Task:
Reproduce every line of the entries below word for word, keeping each line as it appears.

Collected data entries
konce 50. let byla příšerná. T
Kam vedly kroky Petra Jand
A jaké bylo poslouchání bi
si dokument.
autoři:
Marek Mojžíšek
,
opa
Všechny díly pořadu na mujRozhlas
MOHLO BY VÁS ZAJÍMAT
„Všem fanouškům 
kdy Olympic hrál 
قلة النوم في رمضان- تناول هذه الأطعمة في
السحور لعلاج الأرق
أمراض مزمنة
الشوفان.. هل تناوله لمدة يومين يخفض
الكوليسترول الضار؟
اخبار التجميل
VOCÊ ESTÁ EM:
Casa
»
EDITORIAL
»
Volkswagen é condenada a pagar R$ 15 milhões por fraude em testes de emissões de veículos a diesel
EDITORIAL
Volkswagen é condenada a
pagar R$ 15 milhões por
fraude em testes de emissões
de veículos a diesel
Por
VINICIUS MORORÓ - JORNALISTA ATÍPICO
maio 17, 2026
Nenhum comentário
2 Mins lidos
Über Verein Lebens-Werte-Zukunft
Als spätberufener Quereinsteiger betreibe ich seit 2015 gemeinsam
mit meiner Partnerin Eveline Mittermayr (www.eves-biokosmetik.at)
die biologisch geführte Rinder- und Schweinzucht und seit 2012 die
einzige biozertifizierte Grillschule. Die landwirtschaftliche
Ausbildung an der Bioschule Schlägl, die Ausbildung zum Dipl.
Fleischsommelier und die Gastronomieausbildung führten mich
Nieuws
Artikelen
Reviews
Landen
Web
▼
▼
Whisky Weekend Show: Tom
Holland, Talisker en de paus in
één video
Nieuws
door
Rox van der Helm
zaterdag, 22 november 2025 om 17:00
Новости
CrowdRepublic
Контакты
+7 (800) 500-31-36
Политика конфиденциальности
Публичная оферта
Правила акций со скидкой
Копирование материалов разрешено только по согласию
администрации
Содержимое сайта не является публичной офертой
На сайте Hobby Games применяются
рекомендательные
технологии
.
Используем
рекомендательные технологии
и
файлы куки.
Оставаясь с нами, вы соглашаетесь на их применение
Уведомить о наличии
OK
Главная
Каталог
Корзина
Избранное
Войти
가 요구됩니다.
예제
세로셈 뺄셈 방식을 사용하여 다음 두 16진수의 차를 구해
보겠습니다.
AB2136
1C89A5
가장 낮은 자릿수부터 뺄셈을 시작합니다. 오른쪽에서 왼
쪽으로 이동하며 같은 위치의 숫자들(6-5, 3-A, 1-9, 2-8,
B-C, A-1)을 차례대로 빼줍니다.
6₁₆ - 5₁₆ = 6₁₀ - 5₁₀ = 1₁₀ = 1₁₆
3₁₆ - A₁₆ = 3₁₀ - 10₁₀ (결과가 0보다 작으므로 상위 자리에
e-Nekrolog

Answer space:
konce 50. let byla příšerná. T
Kam vedly kroky Petra Jand
A jaké bylo poslouchání bi
si dokument.
autoři:
Marek Mojžíšek
,
opa
Všechny díly pořadu na mujRozhlas
MOHLO BY VÁS ZAJÍMAT
„Všem fanouškům 
kdy Olympic hrál 
قلة النوم في رمضان- تناول هذه الأطعمة في
السحور لعلاج الأرق
أمراض مزمنة
الشوفان.. هل تناوله لمدة يومين يخفض
الكوليسترول الضار؟
اخبار التجميل
VOCÊ ESTÁ EM:
Casa
»
EDITORIAL
»
Volkswagen é condenada a pagar R$ 15 milhões por fraude em testes de emissões de veículos a diesel
EDITORIAL
Volkswagen é condenada a
pagar R$ 15 milhões por
fraude em testes de emissões
de veículos a diesel
Por
VINICIUS MORORÓ - JORNALISTA ATÍPICO
maio 17, 2026
Nenhum comentário
2 Mins lidos
Über Verein Lebens-Werte-Zukunft
Als spätberufener Quereinsteiger betreibe ich seit 2015 gemeinsam
mit meiner Partnerin Eveline Mittermayr (www.eves-biokosmetik.at)
die biologisch geführte Rinder- und Schweinzucht und seit 2012 die
einzige biozertifizierte Grillschule. Die landwirtschaftliche
Ausbildung an der Bioschule Schlägl, die Ausbildung zum Dipl.
Fleischsommelier und die Gastronomieausbildung führten mich
Nieuws
Artikelen
Reviews
Landen
Web
▼
▼
Whisky Weekend Show: Tom
Holland, Talisker en de paus in
één video
Nieuws
door
Rox van der Helm
zaterdag, 22 november 2025 om 17:00
Новости
CrowdRepublic
Контакты
+7 (800) 500-31-36
Политика конфиденциальности
Публичная оферта
Правила акций со скидкой
Копирование материалов разрешено только по согласию
администрации
Содержимое сайта не является публичной офертой
На сайте Hobby Games применяются
рекомендательные
технологии
.
Используем
рекомендательные технологии
и
файлы куки.
Оставаясь с нами, вы соглашаетесь на их применение
Уведомить о наличии
OK
Главная
Каталог
Корзина
Избранное
Войти
가 요구됩니다.
예제
세로셈 뺄셈 방식을 사용하여 다음 두 16진수의 차를 구해
보겠습니다.
AB2136
1C89A5
가장 낮은 자릿수부터 뺄셈을 시작합니다. 오른쪽에서 왼
쪽으로 이동하며 같은 위치의 숫자들(6-5, 3-A, 1-9, 2-8,
B-C, A-1)을 차례대로 빼줍니다.
6₁₆ - 5₁₆ = 6₁₀ - 5₁₀ = 1₁₀ = 1₁₆
3₁₆ - A₁₆ = 3₁₀ - 10₁₀ (결과가 0보다 작으므로 상위 자리에
e-Nekrolog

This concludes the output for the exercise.